Machine: Heartless obviously and Joyless too!

Film: Machine

Cast: Mustafa Burmawala, Kiara Advani, Eshan Shankar, Rishab Arora, Ronit Roy, Supriya Karnik, Johnny Lever, Daleep Tahil, Carla Ruth Dennis, Shabbir Burmawala, Mridanjali Rawal, Sharat Saxena,

Viveck Vaswani, Mayuresh Wadkar

Director (Duo): Abbas-Mastan (Burmawala)

Nepotism reigns in Bollywood – no doubt about that when a director duo’s heir apparent gets to plunk his undistinguished looks & skills in a convoluted extravaganza tailor made to showcase his talents (suspect). The opening credits itself tell us a story. The Director duo say thanks to reigning superstars Shah Rukh, Salman & Akshay Kumar for proposing (methinks)  Mustafa Burmawala’s name for this hopeless convoluted film (after probably having rejected the film  themselves). Abbas-Mastan may have earned some bucks from their last effort, an archetypical witless slapstick comedy starring comedy show superstar Kapil Sharma but they are more than likely to lose all that hard earned wealth in this obviously soulless affair.

Needless to say the Burmawala duo’s latest homespun effort ‘Machine’ echoes their most entertaining work yet, Baazigar’s, theme of a love so strong and pure that it even overlooks the unforgivable criminality of the hero. Well, you guessed it – unknown entity Ransh (Mustafa) bumps into cosseted rich girl Saira Thapar (Kiara Advani) on a treacherous oil-spilled stretch of road in Switzerland standing in for ‘somewhere in North India.’

They race into a love affair and marriage even before you can blink your eyes. But before that two of her other admirers Aditya (Ehsas Shankar) and another aggressive lackey, seemingly appear to have check-mated themselves to the death. Post honeymoon, it’s time for Ransh to toss her off a cliff.  And without so much as an investigation or doubts raised, he moves on to his next prey, another rich man Kris Alter (Dalip Tahil)’s daughter Serena(Carla Ruth Dennis) who lives in Georgia.

In prurient fantasies like these, it’s always so easy to relocate without time and the law playing spoilsport. So even if Ransh manages to escape to a foreign locale he encounters a conveniently resurrected Saira (purportedly saved) by recently departed Aditya’s twin Raj (Ehsas Shankar) , a commando, who thinks nothing of taking the law in his own hands. Then of course it’s time for vengeance.

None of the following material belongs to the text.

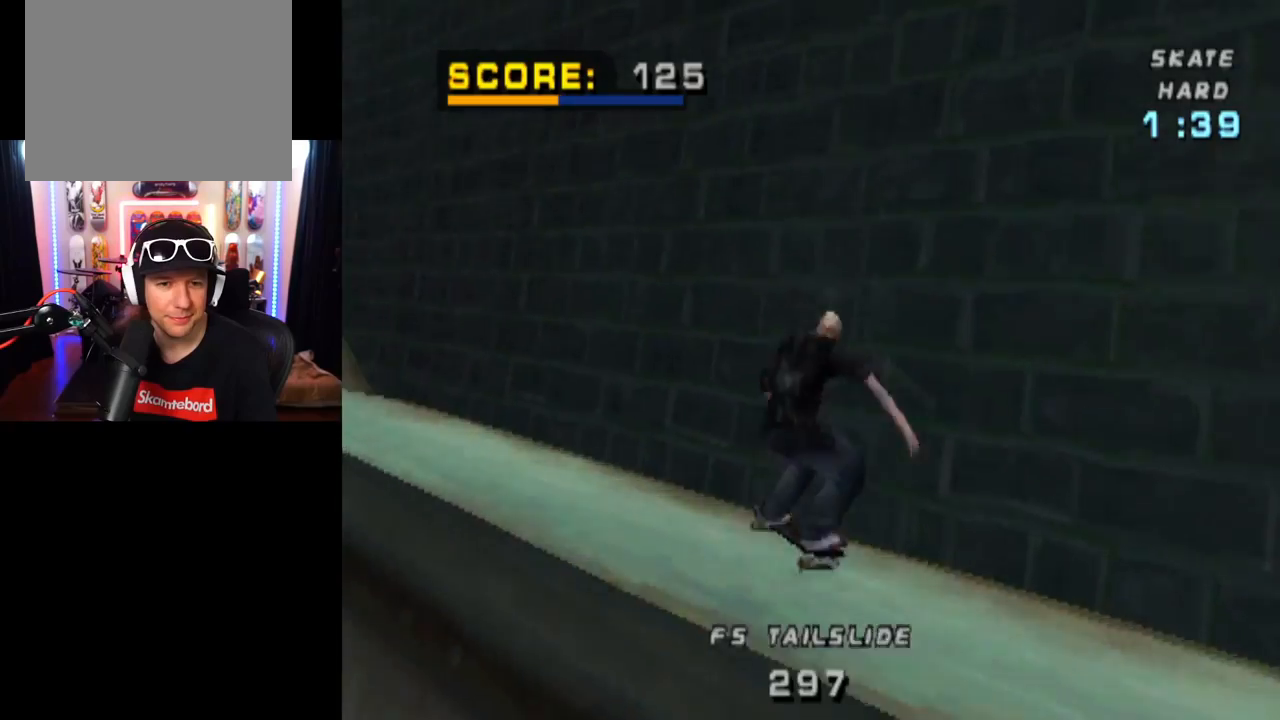
{"buttons": ["CROSS"], "left_stick": "center", "right_stick": "center", "events": []}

Sanjeev Kaul’s script is totally hare-brained. There are so many illogical twists and turns that you get dizzy just trying to make sense of the characters and their intent. Silly explanations regarding ideological indoctrination causing ‘machine-like’ behaviour in the titular lead and extremely ridiculous skulduggery in the plotting will leave you enervated rather than enthused.

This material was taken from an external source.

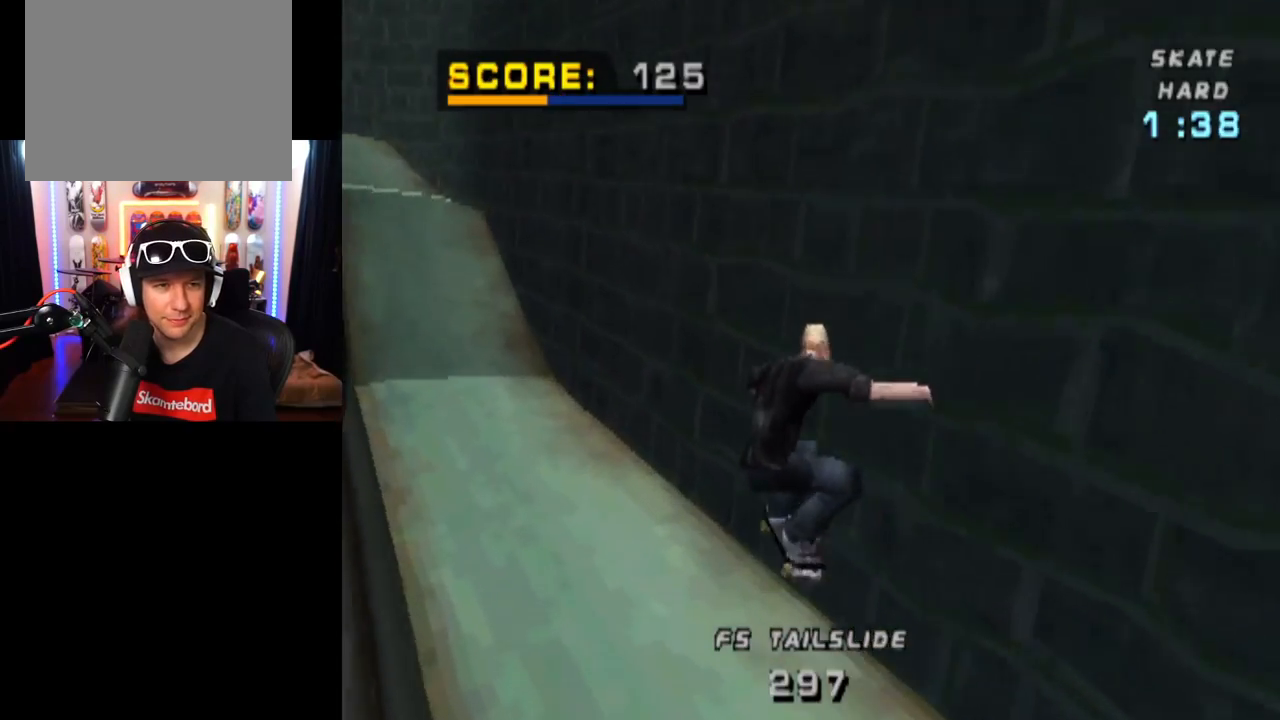
{"buttons": ["CROSS"], "left_stick": "center", "right_stick": "center", "events": [[134, "DPAD_LEFT", "down"], [267, "DPAD_LEFT", "up"]]}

Kiara appears to be channelling Hema Malini here (not a good thing for a young actress surely?) while Mustafa is so short of stature (in more ways than the obvious) that he might as well not be there. Songs are a bore and the background score gets all worked up trying to ply a sinister tone, unsuccessfully at that. Other than the lavish cinematography and luxuriant plumage there’s nothing worthwhile for any cinegoer here.